/---

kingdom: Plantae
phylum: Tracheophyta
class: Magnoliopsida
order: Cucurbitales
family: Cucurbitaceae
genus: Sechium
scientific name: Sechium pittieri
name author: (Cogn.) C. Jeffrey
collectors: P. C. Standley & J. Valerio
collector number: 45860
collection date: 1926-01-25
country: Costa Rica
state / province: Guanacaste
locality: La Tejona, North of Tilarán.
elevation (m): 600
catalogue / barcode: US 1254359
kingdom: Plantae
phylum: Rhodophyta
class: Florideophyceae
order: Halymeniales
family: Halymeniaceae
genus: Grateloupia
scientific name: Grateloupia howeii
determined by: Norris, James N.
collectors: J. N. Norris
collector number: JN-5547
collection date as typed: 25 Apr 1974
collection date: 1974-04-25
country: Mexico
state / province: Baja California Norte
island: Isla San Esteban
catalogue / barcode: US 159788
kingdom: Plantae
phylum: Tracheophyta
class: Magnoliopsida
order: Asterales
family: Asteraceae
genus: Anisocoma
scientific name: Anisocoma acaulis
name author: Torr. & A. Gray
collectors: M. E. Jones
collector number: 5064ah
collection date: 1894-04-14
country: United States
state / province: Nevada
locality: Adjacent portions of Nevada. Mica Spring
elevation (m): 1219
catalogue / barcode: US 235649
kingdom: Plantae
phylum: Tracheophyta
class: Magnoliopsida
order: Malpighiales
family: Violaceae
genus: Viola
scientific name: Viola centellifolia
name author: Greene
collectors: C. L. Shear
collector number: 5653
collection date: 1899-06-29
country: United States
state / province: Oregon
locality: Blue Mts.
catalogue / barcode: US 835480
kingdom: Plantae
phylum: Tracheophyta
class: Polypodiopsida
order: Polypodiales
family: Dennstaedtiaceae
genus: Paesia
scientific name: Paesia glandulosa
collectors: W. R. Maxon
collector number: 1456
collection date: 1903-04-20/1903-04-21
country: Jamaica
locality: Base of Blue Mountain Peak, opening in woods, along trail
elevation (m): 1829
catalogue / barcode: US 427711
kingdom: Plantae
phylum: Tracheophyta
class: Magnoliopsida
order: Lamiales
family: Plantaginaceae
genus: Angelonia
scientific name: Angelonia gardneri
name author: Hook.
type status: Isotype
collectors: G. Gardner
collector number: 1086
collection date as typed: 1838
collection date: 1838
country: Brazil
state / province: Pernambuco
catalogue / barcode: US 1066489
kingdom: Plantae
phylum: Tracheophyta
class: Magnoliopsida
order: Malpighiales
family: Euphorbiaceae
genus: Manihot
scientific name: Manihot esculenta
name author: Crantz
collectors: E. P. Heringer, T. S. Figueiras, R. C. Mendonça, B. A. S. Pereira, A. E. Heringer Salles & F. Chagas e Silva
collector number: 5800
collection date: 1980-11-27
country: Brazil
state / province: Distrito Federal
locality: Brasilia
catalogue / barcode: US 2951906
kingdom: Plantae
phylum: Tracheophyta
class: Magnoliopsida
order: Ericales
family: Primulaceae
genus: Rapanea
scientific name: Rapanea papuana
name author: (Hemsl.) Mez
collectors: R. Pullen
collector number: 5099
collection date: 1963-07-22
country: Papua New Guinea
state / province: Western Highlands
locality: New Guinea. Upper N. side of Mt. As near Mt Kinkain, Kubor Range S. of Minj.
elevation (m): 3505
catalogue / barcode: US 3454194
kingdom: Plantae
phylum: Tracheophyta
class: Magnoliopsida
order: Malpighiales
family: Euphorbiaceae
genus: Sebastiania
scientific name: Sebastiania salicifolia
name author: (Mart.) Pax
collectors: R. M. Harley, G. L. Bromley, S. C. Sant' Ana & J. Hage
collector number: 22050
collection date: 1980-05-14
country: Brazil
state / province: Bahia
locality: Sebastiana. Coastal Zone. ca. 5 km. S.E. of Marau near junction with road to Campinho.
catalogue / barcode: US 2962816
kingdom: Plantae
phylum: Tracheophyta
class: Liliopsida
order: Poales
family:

\---

● **WORK TO DO**
Copy all of the rows above word for word, keeping every line as it appears.

● **SOLVED PROBLEM**
kingdom: Plantae
phylum: Tracheophyta
class: Magnoliopsida
order: Cucurbitales
family: Cucurbitaceae
genus: Sechium
scientific name: Sechium pittieri
name author: (Cogn.) C. Jeffrey
collectors: P. C. Standley & J. Valerio
collector number: 45860
collection date: 1926-01-25
country: Costa Rica
state / province: Guanacaste
locality: La Tejona, North of Tilarán.
elevation (m): 600
catalogue / barcode: US 1254359
kingdom: Plantae
phylum: Rhodophyta
class: Florideophyceae
order: Halymeniales
family: Halymeniaceae
genus: Grateloupia
scientific name: Grateloupia howeii
determined by: Norris, James N.
collectors: J. N. Norris
collector number: JN-5547
collection date as typed: 25 Apr 1974
collection date: 1974-04-25
country: Mexico
state / province: Baja California Norte
island: Isla San Esteban
catalogue / barcode: US 159788
kingdom: Plantae
phylum: Tracheophyta
class: Magnoliopsida
order: Asterales
family: Asteraceae
genus: Anisocoma
scientific name: Anisocoma acaulis
name author: Torr. & A. Gray
collectors: M. E. Jones
collector number: 5064ah
collection date: 1894-04-14
country: United States
state / province: Nevada
locality: Adjacent portions of Nevada. Mica Spring
elevation (m): 1219
catalogue / barcode: US 235649
kingdom: Plantae
phylum: Tracheophyta
class: Magnoliopsida
order: Malpighiales
family: Violaceae
genus: Viola
scientific name: Viola centellifolia
name author: Greene
collectors: C. L. Shear
collector number: 5653
collection date: 1899-06-29
country: United States
state / province: Oregon
locality: Blue Mts.
catalogue / barcode: US 835480
kingdom: Plantae
phylum: Tracheophyta
class: Polypodiopsida
order: Polypodiales
family: Dennstaedtiaceae
genus: Paesia
scientific name: Paesia glandulosa
collectors: W. R. Maxon
collector number: 1456
collection date: 1903-04-20/1903-04-21
country: Jamaica
locality: Base of Blue Mountain Peak, opening in woods, along trail
elevation (m): 1829
catalogue / barcode: US 427711
kingdom: Plantae
phylum: Tracheophyta
class: Magnoliopsida
order: Lamiales
family: Plantaginaceae
genus: Angelonia
scientific name: Angelonia gardneri
name author: Hook.
type status: Isotype
collectors: G. Gardner
collector number: 1086
collection date as typed: 1838
collection date: 1838
country: Brazil
state / province: Pernambuco
catalogue / barcode: US 1066489
kingdom: Plantae
phylum: Tracheophyta
class: Magnoliopsida
order: Malpighiales
family: Euphorbiaceae
genus: Manihot
scientific name: Manihot esculenta
name author: Crantz
collectors: E. P. Heringer, T. S. Figueiras, R. C. Mendonça, B. A. S. Pereira, A. E. Heringer Salles & F. Chagas e Silva
collector number: 5800
collection date: 1980-11-27
country: Brazil
state / province: Distrito Federal
locality: Brasilia
catalogue / barcode: US 2951906
kingdom: Plantae
phylum: Tracheophyta
class: Magnoliopsida
order: Ericales
family: Primulaceae
genus: Rapanea
scientific name: Rapanea papuana
name author: (Hemsl.) Mez
collectors: R. Pullen
collector number: 5099
collection date: 1963-07-22
country: Papua New Guinea
state / province: Western Highlands
locality: New Guinea. Upper N. side of Mt. As near Mt Kinkain, Kubor Range S. of Minj.
elevation (m): 3505
catalogue / barcode: US 3454194
kingdom: Plantae
phylum: Tracheophyta
class: Magnoliopsida
order: Malpighiales
family: Euphorbiaceae
genus: Sebastiania
scientific name: Sebastiania salicifolia
name author: (Mart.) Pax
collectors: R. M. Harley, G. L. Bromley, S. C. Sant' Ana & J. Hage
collector number: 22050
collection date: 1980-05-14
country: Brazil
state / province: Bahia
locality: Sebastiana. Coastal Zone. ca. 5 km. S.E. of Marau near junction with road to Campinho.
catalogue / barcode: US 2962816
kingdom: Plantae
phylum: Tracheophyta
class: Liliopsida
order: Poales
family:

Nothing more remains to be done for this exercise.